Ginny llevaba saliendo dos meses con un chico del Departamento de Deportes llamado Finnigan. Luna y Hermione pensaron que iban en serio. La pelirroja no estaba enamorada de él, pero si ilusionada con la relación.
-Lo dejamos. – Dijo frunciendo el ceño. - Te amare toda la vida, me dijo a las dos semanas de empezar a salir. Y yo ahora me pregunto, ¿qué pasa?, ¿¡tu vida dura dos meses gilipollas!.
Las tres se largaron a reír por lo ridículo de la situación.
-Yo podría conseguirte una cita, Ginny. – La animó Luna. Para luego desviar su atención a Hermione. – A ti también.
-¡Por Merlín!. –Jadeó Hermione – Se acabaron las citas a ciegas preparadas por ti, todavía no me he recuperado de la última, ¡y fue hace cuatro años!.
Luna se echó a reír, y Ginny la secundó al recordar lo cabreada que llegó Hermione de aquella cita. No le fue bien con el chico que utilizaba ropa interior femenina.
-Está bien. No más citas a ciegas. – Resolvió la rubia. – Solo espero, que pronto encuentren al chico que las enamore. Nada me haría más feliz. – Sonrió con sinceridad. – Las tres enamoradas.
-Yo no quiero enamorarme. Una mujer enamorada de forma no correspondida e incluso correspondida esta jodida, no es más que una perra sumisa. – Argumentó la pelirroja.
-¡No digas eso!. Seguro que tu media naranja está en alguna parte. Y él te hará feliz. – Habló Luna indignada con las palabras de su amiga.
-Estoy convencida de que alguien mató a mi media naranja. – Sentenció la castaña con gesto aburrido.
-¡Hermione!.- Pronunció con reproche Luna. – No seas tan negativa. No ayudas con esa actitud.
- No soy negativa, soy realista. – Se defendió.
-Vale, Luna. Tú ganas. Mientras Hermione y yo buscamos a nuestra media naranja, nos divertiremos con las mandarinas. – Resolvió una sonriente Ginny. – O con un consolador.
-¡Ginny!. – Gritaron las chicas cuando la vieron sacar de nuevo el pene de goma y agitarlo en el aire como si fuera un trofeo.

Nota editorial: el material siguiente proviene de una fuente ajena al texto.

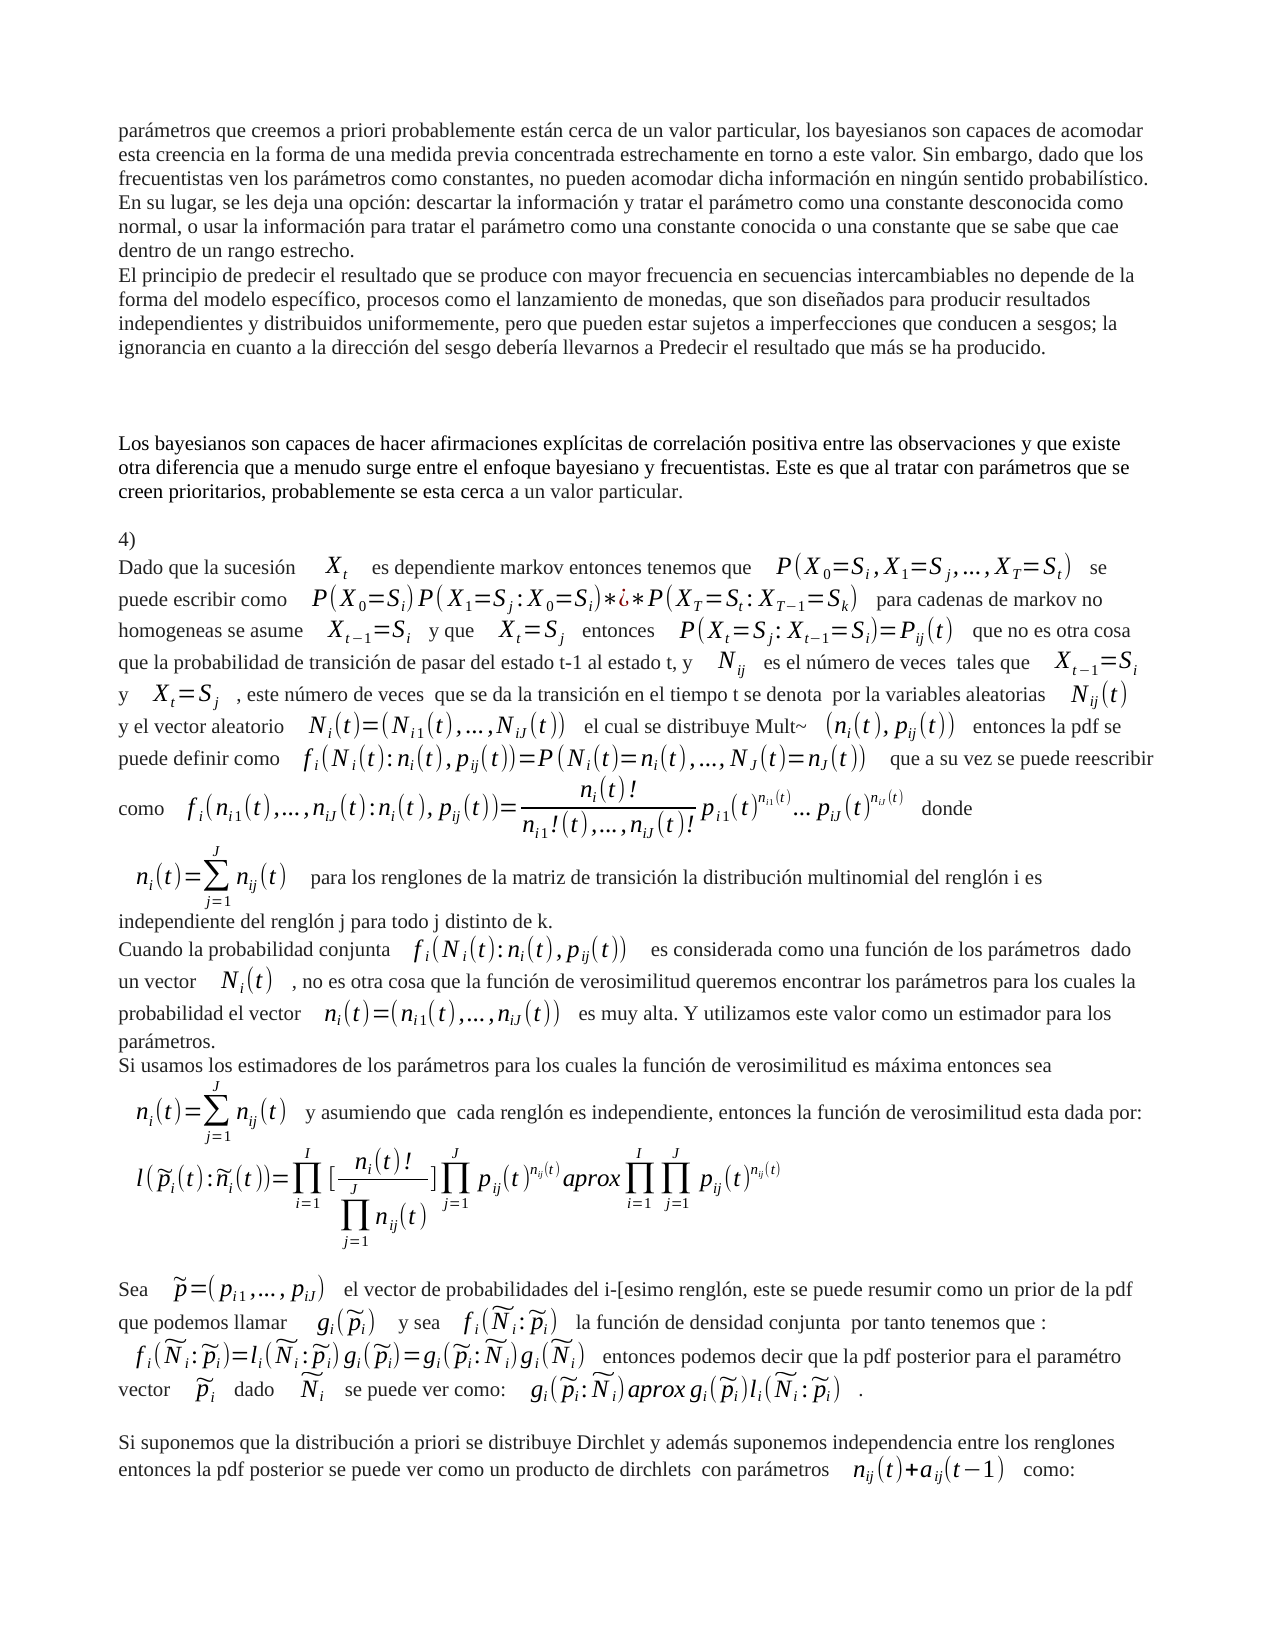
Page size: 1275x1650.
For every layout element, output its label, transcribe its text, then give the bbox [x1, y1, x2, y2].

text 4) [118, 527, 1157, 551]
text parámetros que creemos a priori probablemente están cerca de un valor particular, los bayesianos son capaces de acomodar esta creencia en la forma de una medida previa concentrada estrechamente en torno a este valor. Sin embargo, dado que los frecuentistas ven los parámetros como constantes, no pueden acomodar dicha información en ningún sentido probabilístico. En su lugar, se les deja una opción: descartar la información y tratar el parámetro como una constante desconocida como normal, o usar la información para tratar el parámetro como una constante conocida o una constante que se sabe que cae dentro de un rango estrecho. [118, 118, 1157, 262]
text Cuando la probabilidad conjunta es considerada como una función de los parámetros dado un vector , no es otra cosa que la función de verosimilitud queremos encontrar los parámetros para los cuales la probabilidad el vector es muy alta. Y utilizamos este valor como un estimador para los parámetros. [118, 933, 1157, 1053]
text Dado que la sucesión es dependiente markov entonces tenemos que se puede escribir como para cadenas de markov no homogeneas se asume y que entonces que no es otra cosa que la probabilidad de transición de pasar del estado t-1 al estado t, y es el número de veces tales que y , este número de veces que se da la transición en el tiempo t se denota por la variables aleatorias y el vector aleatorio el cual se distribuye Mult~entonces la pdf se puede definir como que a su vez se puede reescribir como donde para los renglones de la matriz de transición la distribución multinomial del renglón i es independiente del renglón j para todo j distinto de k. [118, 551, 1157, 933]
text Si suponemos que la distribución a priori se distribuye Dirchlet y además suponemos independencia entre los renglones entonces la pdf posterior se puede ver como un producto de dirchlets con parámetros como: [118, 1430, 1157, 1486]
text Si usamos los estimadores de los parámetros para los cuales la función de verosimilitud es máxima entonces sea y asumiendo que cada renglón es independiente, entonces la función de verosimilitud esta dada por: [118, 1053, 1157, 1145]
text El principio de predecir el resultado que se produce con mayor frecuencia en secuencias intercambiables no depende de la forma del modelo específico, procesos como el lanzamiento de monedas, que son diseñados para producir resultados independientes y distribuidos uniformemente, pero que pueden estar sujetos a imperfecciones que conducen a sesgos; la ignorancia en cuanto a la dirección del sesgo debería llevarnos a Predecir el resultado que más se ha producido. [118, 262, 1157, 359]
text entonces podemos decir que la pdf posterior para el paramétro vector dado se puede ver como: . [118, 1339, 1157, 1406]
text Sea el vector de probabilidades del i-[esimo renglón, este se puede resumir como un prior de la pdf que podemos llamar y sea la función de densidad conjunta por tanto tenemos que : [118, 1273, 1157, 1339]
text Los bayesianos son capaces de hacer afirmaciones explícitas de correlación positiva entre las observaciones y que existe otra diferencia que a menudo surge entre el enfoque bayesiano y frecuentistas. Este es que al tratar con parámetros que se creen prioritarios, probablemente se esta cerca a un valor particular. [118, 431, 1157, 503]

Hermione se dirigía al Departamentode Aplicación de la Ley Mágica para encontrarse con Ginny.
Pero jamás llegó a su destino.
Al doblar una esquina se topó de frente con Draco Malfoy. El venia andando en su dirección, y aunque aún no la había visto porque iba charlando animadamente con Blaise Zabini, Hermione sabía que era cuestión de segundos que se percatara de su presencia. Observo su alrededor intentando buscar un sitio donde ocultarse. Vio una enorme planta en una esquina. Era su única salvación. Con paso acelerado se acercó a ella, y se coló entre ésta y la pared. Cerró los ojos y rezó por que pasaran de largo. Decidió contar hasta cien para tranquilizarse, pero cuando iba por el número doce paró abruptamente.
-¿Escondiéndote de mí, Granger?. – Preguntó con burla una voz muy atrayente en su oído.
Hermione pegó un salto en su sitio.
¿Cómo se había acercado tanto sin hacer ruido?. ¡Maldita serpiente escurridiza!.
La castaña abrió los ojos, y miró al chico que tenía a escasos centímetros de su cara con toda la dignidad que le quedaba. El maldito tenía una sonrisa ladea que gritaba a los cuatro vientos 'te he pillado', y pudo observar sobre el hombro de éste, que el moreno que lo acompañaba se estaba divirtiendo con la escena. Le dieron ganas de estampar en su cara la carpeta que llevaba en las manos.
Y es que, aunque no lo admitiría en voz alta, la situación en la que se encontraba era ridícula.
-Hola Granger. – Saludó el moreno sonriente. La castaña simplemente asintió con la cabeza a modo de saludo.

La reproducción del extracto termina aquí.